**What you have to do:** All of the data below should be written out exactly.

**Supplied records:**
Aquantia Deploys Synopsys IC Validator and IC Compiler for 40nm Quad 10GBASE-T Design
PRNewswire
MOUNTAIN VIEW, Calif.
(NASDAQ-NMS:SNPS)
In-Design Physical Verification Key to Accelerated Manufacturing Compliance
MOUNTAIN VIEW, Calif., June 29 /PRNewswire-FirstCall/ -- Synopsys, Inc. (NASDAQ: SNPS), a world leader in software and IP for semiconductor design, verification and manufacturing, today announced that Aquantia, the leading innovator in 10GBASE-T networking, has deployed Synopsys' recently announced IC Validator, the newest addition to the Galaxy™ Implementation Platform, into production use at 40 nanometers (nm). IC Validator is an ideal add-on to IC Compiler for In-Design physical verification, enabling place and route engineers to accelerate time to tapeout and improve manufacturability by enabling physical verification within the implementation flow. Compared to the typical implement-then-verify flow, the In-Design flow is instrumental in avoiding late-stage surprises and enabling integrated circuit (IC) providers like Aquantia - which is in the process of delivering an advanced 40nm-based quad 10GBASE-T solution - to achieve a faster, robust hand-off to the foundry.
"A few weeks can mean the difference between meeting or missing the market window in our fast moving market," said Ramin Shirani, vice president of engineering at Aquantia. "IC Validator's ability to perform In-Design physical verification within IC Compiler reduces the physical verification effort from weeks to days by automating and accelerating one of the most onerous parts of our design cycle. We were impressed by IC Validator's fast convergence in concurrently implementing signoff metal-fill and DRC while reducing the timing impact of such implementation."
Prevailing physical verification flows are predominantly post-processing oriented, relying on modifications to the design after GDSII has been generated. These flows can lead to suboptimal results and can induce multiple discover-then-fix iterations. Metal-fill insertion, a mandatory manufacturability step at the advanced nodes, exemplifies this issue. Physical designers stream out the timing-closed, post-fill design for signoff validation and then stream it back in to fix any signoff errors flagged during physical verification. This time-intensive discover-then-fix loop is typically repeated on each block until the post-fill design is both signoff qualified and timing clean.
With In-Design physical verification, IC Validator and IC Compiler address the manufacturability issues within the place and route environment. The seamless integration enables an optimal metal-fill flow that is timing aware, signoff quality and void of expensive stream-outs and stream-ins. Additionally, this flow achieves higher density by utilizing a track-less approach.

**Answer for this exercise:**
Aquantia Deploys Synopsys IC Validator and IC Compiler for 40nm Quad 10GBASE-T Design
PRNewswire
MOUNTAIN VIEW, Calif.
(NASDAQ-NMS:SNPS)
In-Design Physical Verification Key to Accelerated Manufacturing Compliance
MOUNTAIN VIEW, Calif., June 29 /PRNewswire-FirstCall/ -- Synopsys, Inc. (NASDAQ: SNPS), a world leader in software and IP for semiconductor design, verification and manufacturing, today announced that Aquantia, the leading innovator in 10GBASE-T networking, has deployed Synopsys' recently announced IC Validator, the newest addition to the Galaxy™ Implementation Platform, into production use at 40 nanometers (nm). IC Validator is an ideal add-on to IC Compiler for In-Design physical verification, enabling place and route engineers to accelerate time to tapeout and improve manufacturability by enabling physical verification within the implementation flow. Compared to the typical implement-then-verify flow, the In-Design flow is instrumental in avoiding late-stage surprises and enabling integrated circuit (IC) providers like Aquantia - which is in the process of delivering an advanced 40nm-based quad 10GBASE-T solution - to achieve a faster, robust hand-off to the foundry.
"A few weeks can mean the difference between meeting or missing the market window in our fast moving market," said Ramin Shirani, vice president of engineering at Aquantia. "IC Validator's ability to perform In-Design physical verification within IC Compiler reduces the physical verification effort from weeks to days by automating and accelerating one of the most onerous parts of our design cycle. We were impressed by IC Validator's fast convergence in concurrently implementing signoff metal-fill and DRC while reducing the timing impact of such implementation."
Prevailing physical verification flows are predominantly post-processing oriented, relying on modifications to the design after GDSII has been generated. These flows can lead to suboptimal results and can induce multiple discover-then-fix iterations. Metal-fill insertion, a mandatory manufacturability step at the advanced nodes, exemplifies this issue. Physical designers stream out the timing-closed, post-fill design for signoff validation and then stream it back in to fix any signoff errors flagged during physical verification. This time-intensive discover-then-fix loop is typically repeated on each block until the post-fill design is both signoff qualified and timing clean.
With In-Design physical verification, IC Validator and IC Compiler address the manufacturability issues within the place and route environment. The seamless integration enables an optimal metal-fill flow that is timing aware, signoff quality and void of expensive stream-outs and stream-ins. Additionally, this flow achieves higher density by utilizing a track-less approach.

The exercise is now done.